The village of Episkopi is fairly old, and is mentioned in the island’s archives as having 446 inhabitants before 1583. If you are looking for accommodation in the area, keep in mind that there are superb villas for rent, catering to the eclectic traveller.

Anogia Village

Do not miss Anogia for its scenic landscape and true Cretan flavors

Anogia has a history that is both powerful and tragic – burned by the Turks, then by the Germans who during the second world war rounded up and shot all the men in the village as reprisal for the kidnapping of a German general. From Heraklion – the easiest and swiftest route – the drive is wonderful, via winding mountain roads, passing through some interesting villages including Tilissos.

Stockbreeding is the predominant source of wealth in this area. If lamb is to your liking, the savory aroma of it cooking at the tavernas in the lower part of the village, is tempting indeed. The air is mountain-fresh, the local raki and food genuinely good and usually made with local ingredients.

The square of Agios Georgios offers a splendid exhibition of local life and a good place to stop for coffee, buy local cheese and visit the small church of the same name. Traditional Cretan music can be enjoyed in the summer in concerts which are held in the open theatre, as well as in festivals the two first weeks of August.

Venture from Anogia to the awe-inspiring and enormous plateau, the Nida Plateau and visit the Ideon Cave in a truly scenic journey. If you are looking for high quality accommodation in the wider area, explore the available rent-a-villa options.

Zoniana Village

Zoniana is the location of one of Crete’s most interesting caves

One of the most interesting caves in Crete is found at the village of Zoniana, just 43 km from Heraklion and 52 km from Rethymnon. The quaint village of Zoniana, which has a long and intriguing history, is situated 630 meters up on Psiloritis Mountain (Mount Idi) in the Mylopotamos region of the Rethymnon Prefecture.

Zoniana is the village’s modern name – prior to 1920 it was called Zeus’ Pit, possibly named after the God Zeus. The main occupation of the residents is cattle breeding. As you drive up the mountain road into Zoniana, which is located just a short distance from the renowned village of Anogeia, you will see the sign for the famous Sfentoni Cave, or Sfentoni’s Hole, one of the island’s most beautiful caves, adorned with stalactites and stalagmites.

Following the signs will bring you to the parking lot which offers a panoramic view of the area.
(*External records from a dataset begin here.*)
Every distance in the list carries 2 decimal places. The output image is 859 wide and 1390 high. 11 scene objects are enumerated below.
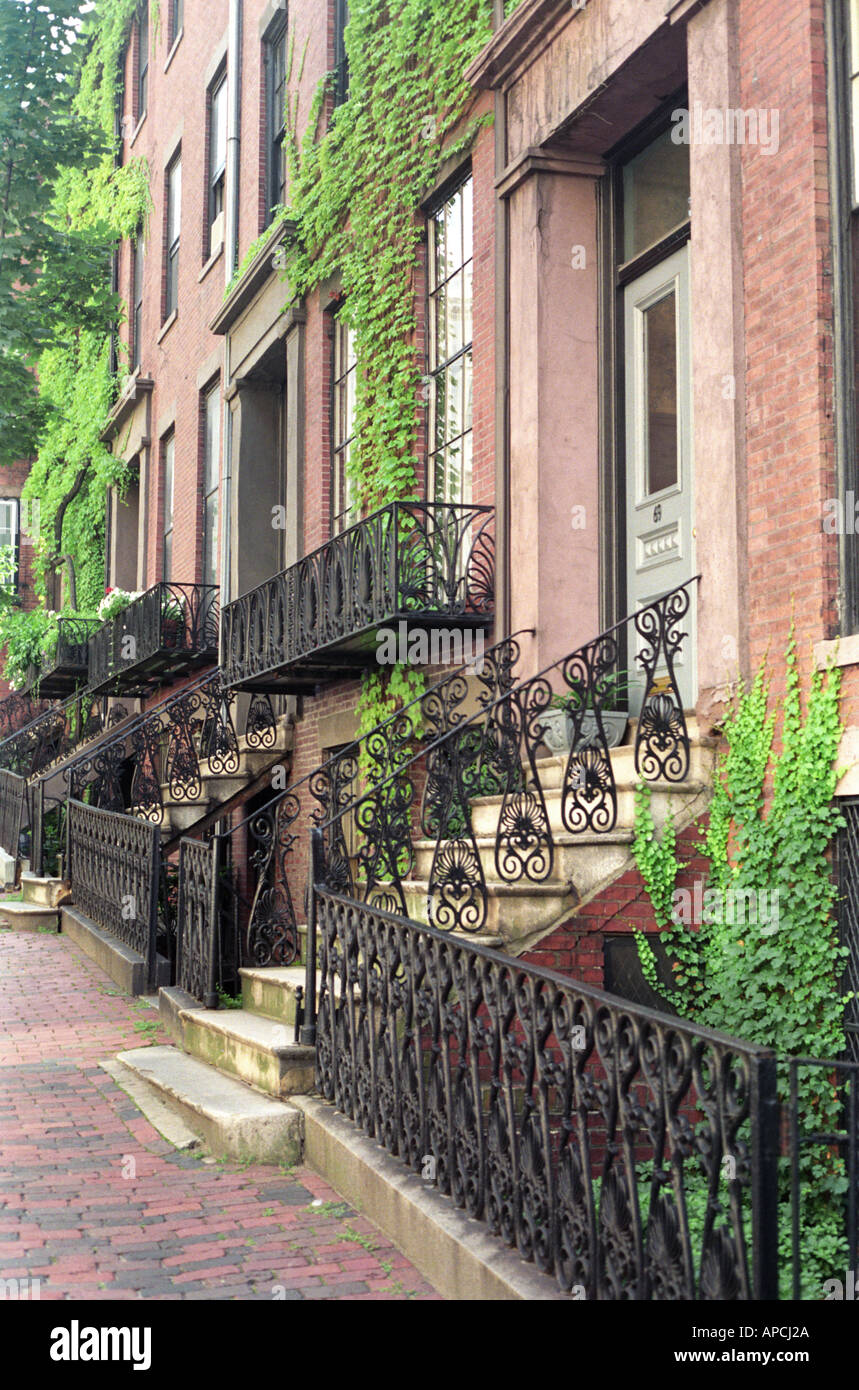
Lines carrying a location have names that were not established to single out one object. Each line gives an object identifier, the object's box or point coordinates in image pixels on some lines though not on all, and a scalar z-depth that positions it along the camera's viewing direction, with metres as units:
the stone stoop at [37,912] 14.47
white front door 8.08
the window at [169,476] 19.44
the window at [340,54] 12.70
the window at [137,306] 21.97
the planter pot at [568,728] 7.96
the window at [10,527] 30.40
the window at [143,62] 22.17
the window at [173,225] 20.06
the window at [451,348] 10.20
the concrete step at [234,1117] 6.61
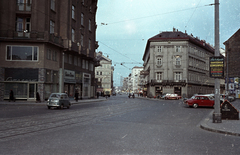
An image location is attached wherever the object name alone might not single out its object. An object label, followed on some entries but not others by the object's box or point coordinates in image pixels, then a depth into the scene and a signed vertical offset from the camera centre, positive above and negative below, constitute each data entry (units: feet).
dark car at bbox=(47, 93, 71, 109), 76.02 -5.17
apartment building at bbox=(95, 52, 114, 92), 363.76 +18.45
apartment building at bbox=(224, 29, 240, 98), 178.09 +21.42
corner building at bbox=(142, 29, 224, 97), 224.12 +19.25
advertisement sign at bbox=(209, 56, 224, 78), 42.01 +3.19
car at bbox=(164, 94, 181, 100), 190.60 -9.12
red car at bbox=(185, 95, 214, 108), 93.20 -5.90
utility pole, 42.01 -0.34
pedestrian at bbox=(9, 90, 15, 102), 99.55 -4.93
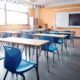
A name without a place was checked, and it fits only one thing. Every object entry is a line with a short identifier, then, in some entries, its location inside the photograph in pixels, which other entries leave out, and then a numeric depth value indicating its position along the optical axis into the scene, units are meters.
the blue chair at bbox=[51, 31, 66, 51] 3.09
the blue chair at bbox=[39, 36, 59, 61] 2.15
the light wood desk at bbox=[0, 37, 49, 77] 1.50
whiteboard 6.62
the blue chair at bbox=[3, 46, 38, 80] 1.07
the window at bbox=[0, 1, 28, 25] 5.42
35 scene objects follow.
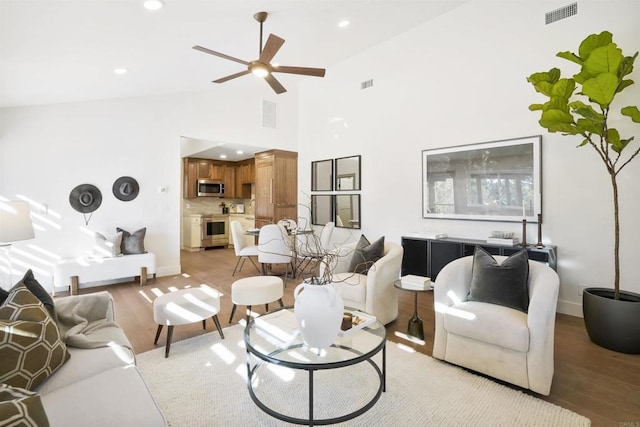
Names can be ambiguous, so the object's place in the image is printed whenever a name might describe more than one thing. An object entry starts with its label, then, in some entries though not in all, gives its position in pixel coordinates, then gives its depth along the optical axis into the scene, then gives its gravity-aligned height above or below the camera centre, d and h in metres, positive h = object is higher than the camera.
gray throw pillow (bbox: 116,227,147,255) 4.67 -0.53
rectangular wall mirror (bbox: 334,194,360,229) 5.57 -0.06
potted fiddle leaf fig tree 2.45 +0.78
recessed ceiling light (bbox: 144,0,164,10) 2.41 +1.64
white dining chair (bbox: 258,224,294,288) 4.57 -0.53
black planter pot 2.49 -0.96
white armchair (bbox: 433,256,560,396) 1.92 -0.84
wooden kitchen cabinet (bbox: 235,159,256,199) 8.53 +0.87
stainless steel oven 8.00 -0.61
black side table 2.77 -1.09
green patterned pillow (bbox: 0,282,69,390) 1.27 -0.61
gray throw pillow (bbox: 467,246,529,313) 2.23 -0.57
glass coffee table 1.69 -1.13
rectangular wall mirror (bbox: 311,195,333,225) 6.15 -0.03
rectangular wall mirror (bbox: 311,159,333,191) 6.14 +0.68
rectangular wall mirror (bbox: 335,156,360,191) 5.55 +0.65
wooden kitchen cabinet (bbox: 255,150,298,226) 6.62 +0.48
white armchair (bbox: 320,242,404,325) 2.92 -0.78
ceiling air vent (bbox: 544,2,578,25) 3.29 +2.15
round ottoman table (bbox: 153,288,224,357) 2.55 -0.86
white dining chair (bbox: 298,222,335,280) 5.29 -0.49
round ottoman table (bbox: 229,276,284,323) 2.96 -0.82
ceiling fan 2.95 +1.55
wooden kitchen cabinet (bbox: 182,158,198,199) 8.17 +0.81
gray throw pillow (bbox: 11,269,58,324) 1.73 -0.49
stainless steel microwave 8.20 +0.54
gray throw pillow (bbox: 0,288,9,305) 1.59 -0.46
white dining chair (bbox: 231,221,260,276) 5.09 -0.65
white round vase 1.69 -0.59
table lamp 2.67 -0.13
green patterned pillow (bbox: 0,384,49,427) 0.83 -0.58
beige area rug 1.77 -1.22
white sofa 1.14 -0.78
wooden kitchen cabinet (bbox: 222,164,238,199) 8.85 +0.80
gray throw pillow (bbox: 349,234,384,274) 3.24 -0.50
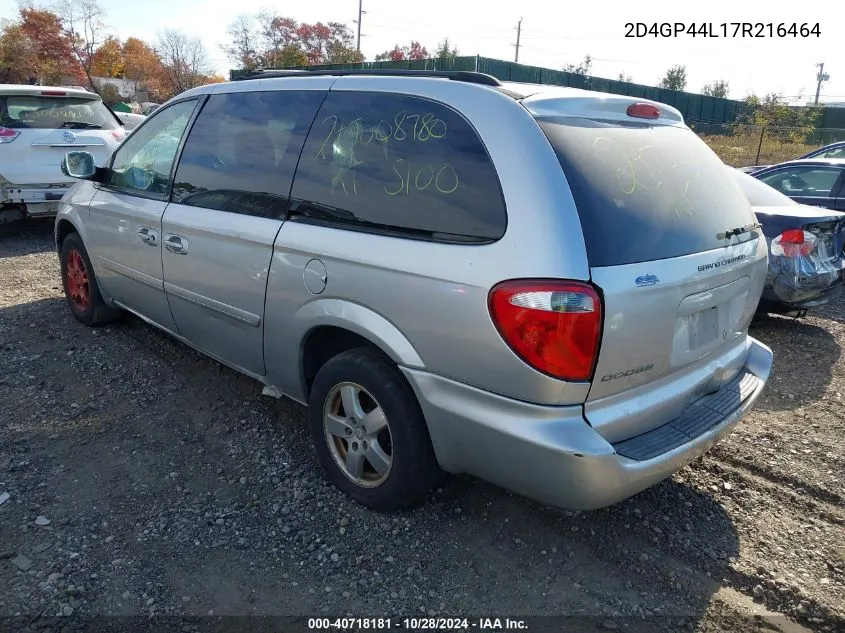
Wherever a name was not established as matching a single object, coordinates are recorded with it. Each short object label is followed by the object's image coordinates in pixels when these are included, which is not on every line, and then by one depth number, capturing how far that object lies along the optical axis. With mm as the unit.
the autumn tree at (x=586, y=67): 53012
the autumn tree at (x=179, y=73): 48594
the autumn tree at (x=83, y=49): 44719
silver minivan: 2230
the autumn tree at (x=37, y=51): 39344
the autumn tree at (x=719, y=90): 52094
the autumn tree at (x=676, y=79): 56062
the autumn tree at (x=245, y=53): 47188
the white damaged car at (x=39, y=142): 7688
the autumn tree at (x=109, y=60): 47719
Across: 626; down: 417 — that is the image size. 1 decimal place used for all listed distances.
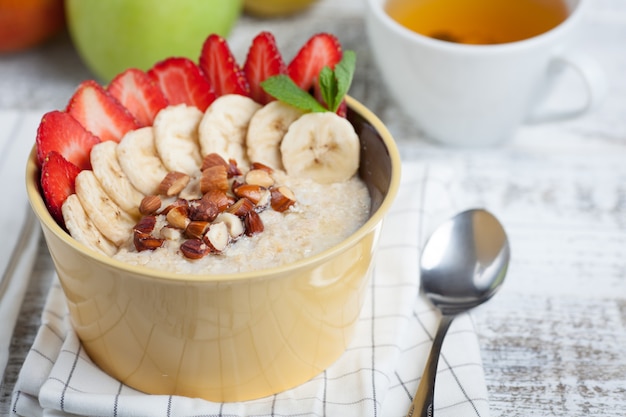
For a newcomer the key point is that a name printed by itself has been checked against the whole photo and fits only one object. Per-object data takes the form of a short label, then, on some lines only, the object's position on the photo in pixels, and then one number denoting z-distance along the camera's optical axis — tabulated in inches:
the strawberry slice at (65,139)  19.9
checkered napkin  19.4
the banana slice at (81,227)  19.4
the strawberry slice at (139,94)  21.3
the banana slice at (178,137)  21.0
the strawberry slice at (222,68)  21.7
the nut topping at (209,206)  19.5
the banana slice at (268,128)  21.3
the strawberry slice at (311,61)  21.4
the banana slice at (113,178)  20.3
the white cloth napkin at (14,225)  21.3
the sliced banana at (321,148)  21.0
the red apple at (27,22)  27.1
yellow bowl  18.5
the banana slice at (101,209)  19.9
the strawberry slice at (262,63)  21.5
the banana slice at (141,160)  20.6
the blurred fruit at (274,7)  29.4
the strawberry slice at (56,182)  19.5
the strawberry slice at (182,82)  21.6
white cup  24.4
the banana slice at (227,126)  21.2
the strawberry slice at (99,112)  20.7
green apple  25.8
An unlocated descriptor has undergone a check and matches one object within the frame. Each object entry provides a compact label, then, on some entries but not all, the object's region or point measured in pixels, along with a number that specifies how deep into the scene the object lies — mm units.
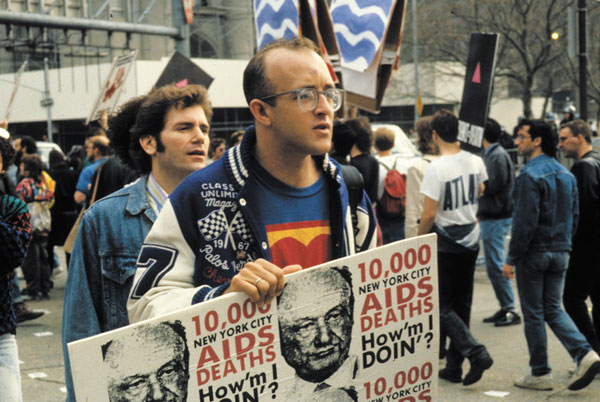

As you are not allowed to enter the cave on your own, the entry  ticket price includes the services of a well-trained guide, who is responsible for both your personal safety and the protection of the cave.

The guides, all of whom are residents of the village who grew up playing children’s games in and around the cave’s galleries before it was open to visitors, are well versed in explaining all about the deep, dark secrets of this fascinating attraction.